WASHINGTON – Count Supreme Court Justice Anthony Kennedy among consumers who feel misled by a beverage called “Pomegranate Blueberry Flavored Blend of 5 Juices.”
The drink was the subject of a lively debate Monday as the high court considered whether to allow false advertising claims against the Coca-Cola Co., which markets the beverage under its Minute Maid unit.
Juice maker Pom Wonderful, which sells its own line of pomegranate juice blends, says the label is misleading because 99 per cent of its competitor’s juice is either apple or grape.
“Don’t make me feel bad because I thought this was pomegranate juice,” Kennedy told Coke’s lawyer, Kathleen Sullivan, as laughter erupted in the court.
“He sometimes doesn’t read closely enough,” Justice Antonin Scalia chimed in to more laughter.
Sullivan argued that Pom’s lawsuit should not be allowed to go forward because Coke’s label fully complies with the federal Food and Drug Administration’s regulations. Those regulations were approved in the interest of national uniformity, she said, and preclude competitors from bringing false advertising claims under conflicting federal trademark laws.
But Kennedy was having none of it. He asked whether the national uniformity argument is furthered in allowing “labels that cheat the consumer like this one did.”
“I think it’s relevant to ask whether people are cheated in buying this product,” Kennedy said.
At the same time, Pom separately is battling its own misleading advertising case against the federal government. A Federal Trade Commission judge ruled in 2012 that Pom used deceptive advertising when claiming that its pomegranate juice could treat or prevent heart disease, prostate cancer and other illnesses. Pom has appealed that case, and the U.S. Court of Appeals for the D.C. Circuit is set to hear arguments May 2.
But at the high court Monday, Pom’s challenge to Coke’s drink label appeared to be winning over the justices. Chief Justice John Roberts said he didn’t see why a label couldn’t comply with FDA regulations but still be challenged as misleading to consumers for different reasons.
Sullivan said it would be a “logistical nightmare” for food companies to have to change labels in response to every private lawsuit. She asserted that Congress believed the FDA was in the best position to enforce label requirements.
Justice Ruth Bader Ginsburg noted that the FDA is a busy agency and doesn’t have much time to police juice labels. Ginsburg questioned whether Congress intended to preclude private false advertising claims.
“It’s really very hard to conceive that Congess would have done that,” Ginsburg said.
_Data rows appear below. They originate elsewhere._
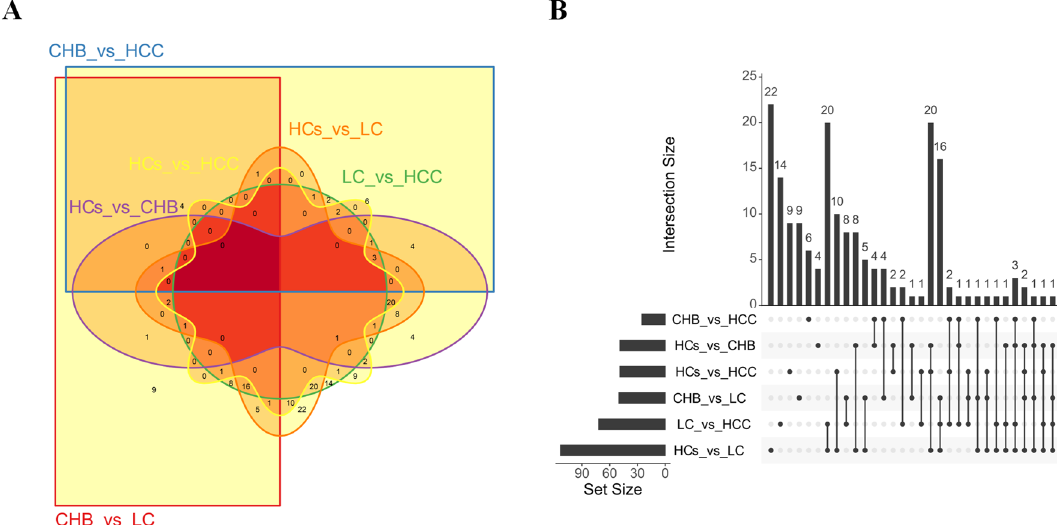
Figure 2. A Venn diagram showing pairwise comparison of differentially expressed proteins between patients with chronic HBV infection (CHB), liver cirrhosis (LC), and hepatocellular carcinoma (HCC) and healthy controls (HCs). ( A ) The Venn diagram was drawn by the R package Vennerable. For convenience of description, CHB, LC, HCC, and HCs groups are denoted by CHB, LC, HCC, and HCs, respectively. ( B ) An UpSet diagram showing pairwise comparison of differentially expressed proteins between CHB, LC, HCC, and HCs. The UpSet diagram was drawn by the R package UpSetR. The figure shows the number of common or unique proteins in different combinations. The lower left corner shows groups with differential expression and the number of different proteins that were screened among each group. The dots on the right show proteins common or specific to the corresponding group. The histogram shows the number of specific or common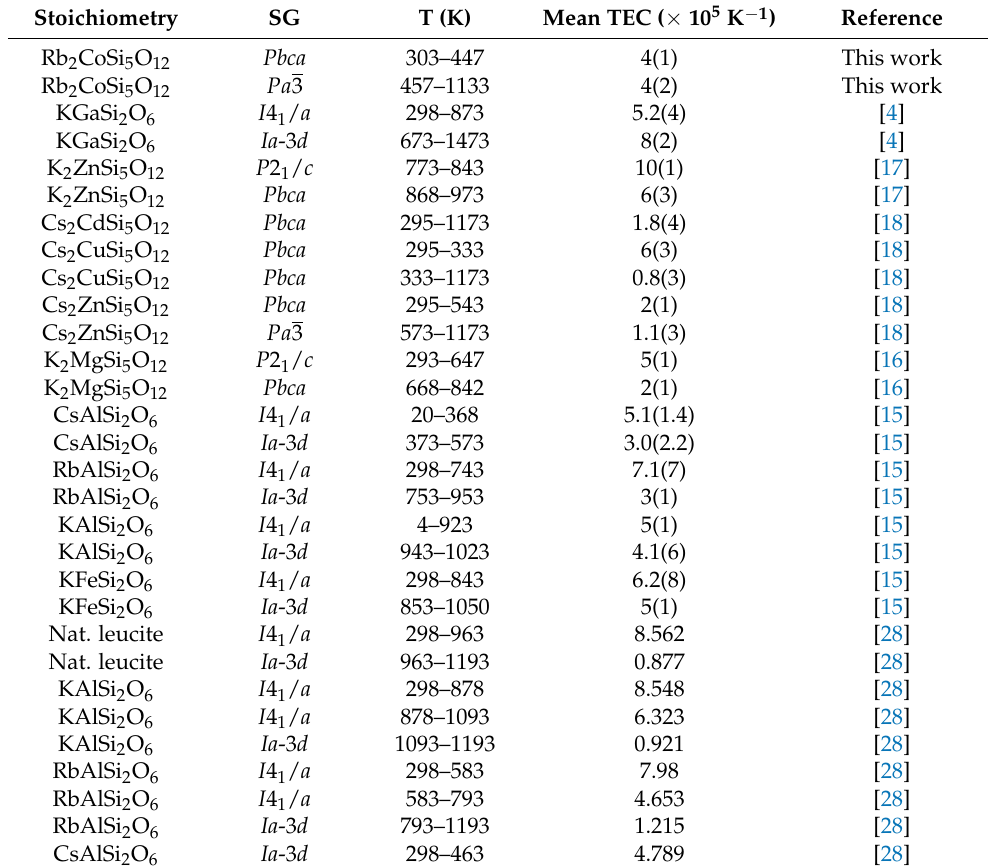
Table 8. Thermal expansion coefficients (TEC) for leucite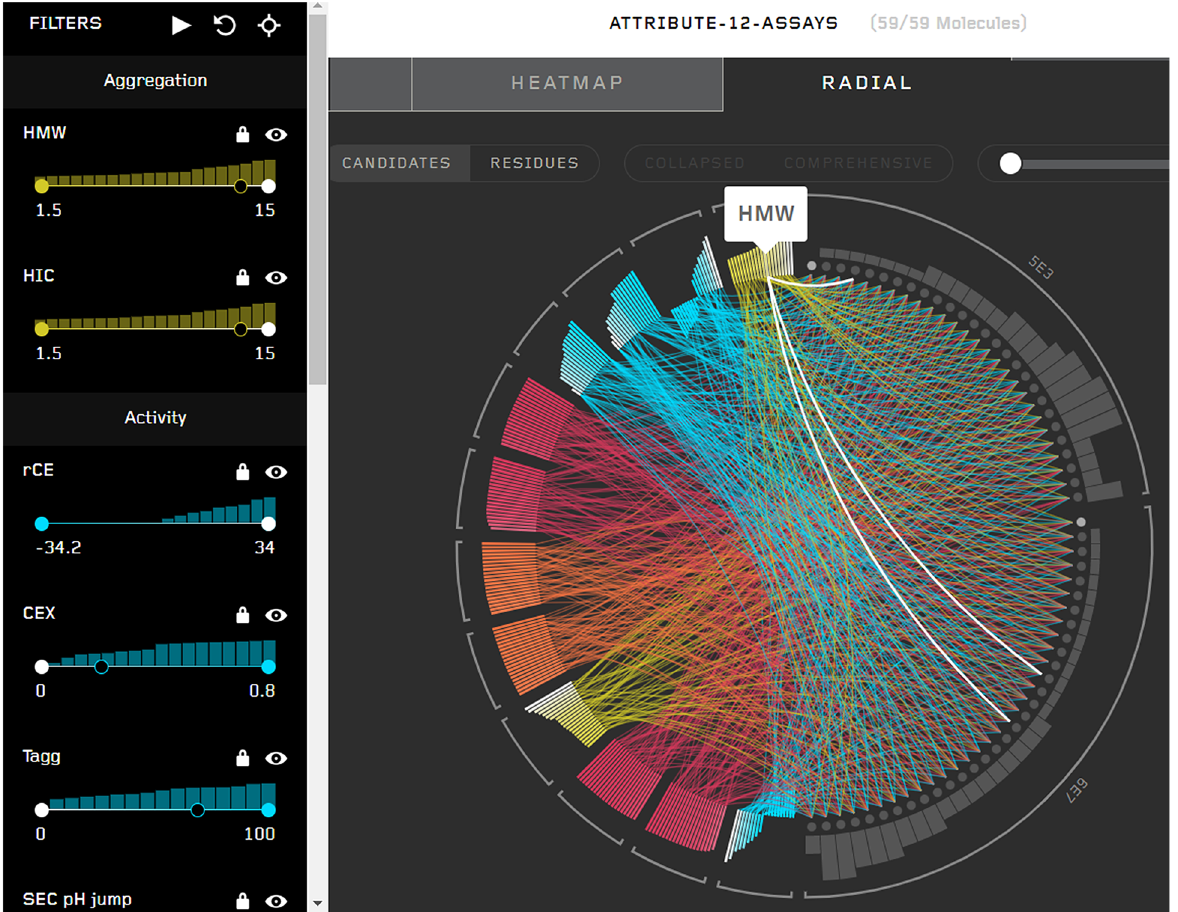
Fig. 11 Radial graph multivariate data correlation chart showing individual molecule candidate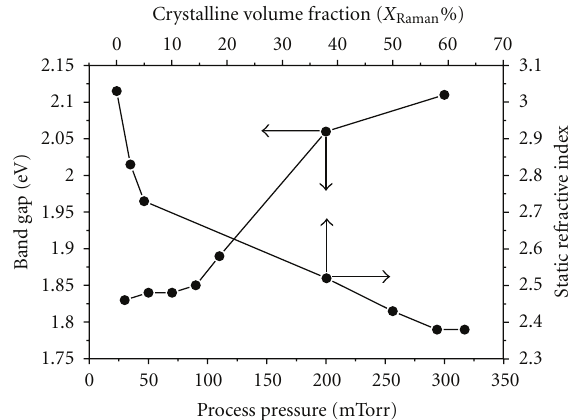
Figure 9: Variation of band gap as a function of process pressure for the films deposited by hot wire deposition method. Also, the variation of static refractive index with volume fraction of crystallites is depicted in the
The case is being closely watched by the food and beverage industry, which is concerned that a broad ruling in favour of Pom could open the door to more litigation against food companies and create uncertainty about label requirements.
Pom is credited with having started the pomegranate craze that has spread to everything from smoothies to salad dressings. It sells bottled pomegranate juice and other juice blends, including a pomegranate-blueberry juice blend. But it began losing market share in 2007 after Coke introduced its “Pomegranate Blueberry Flavoured Blend of 5 Juices” drink.
The drink’s label shows the words “Pomegranate Blueberry” in much larger type than the rest of the phrase, and Pom filed a lawsuit complaining that the product contained only 0.3 per cent pomegranate and 0.2 per cent blueberry juice. It also includes a prominent picture of large pomegranate set among other fruits.
The 9th U.S. Circuit Court of Appeals ruled in favour of Coke, finding that food labeling laws preclude private lawsuits under trademark law.
Pom attorney Seth Waxman argued that federal food and drug laws are “a floor and not a ceiling” and do not prevent false advertising claims.
“What’s misleading consumers here is they have no way on God’s green earth of telling that the total amount of blueberry and pomegranate juice in this product can be dispensed with a single eyedropper,” Waxman said. “It amounts to a teaspoon in a half gallon.”
Appearing for the Obama administration, Justice Department lawyer Melissa Sherry adopted a middle ground. She said federal food and drug law precludes Pom from challenging the name of the drink because FDA regulations specifically allow labels like the one Coke used when products contain juice blends. But she said Pom’s challenge to the presentation of the juice’s name and other aspects of the label not addressed by FDA law or regulations should be permitted.
Justice Stephen Breyer is taking no part in consideration of the case. If there were to be a 4-4 split among the remaining justices, the lower court ruling in Coke’s favour would stand.
The case is Pom Wonderful v. the Coca-Cola Co., 12-761.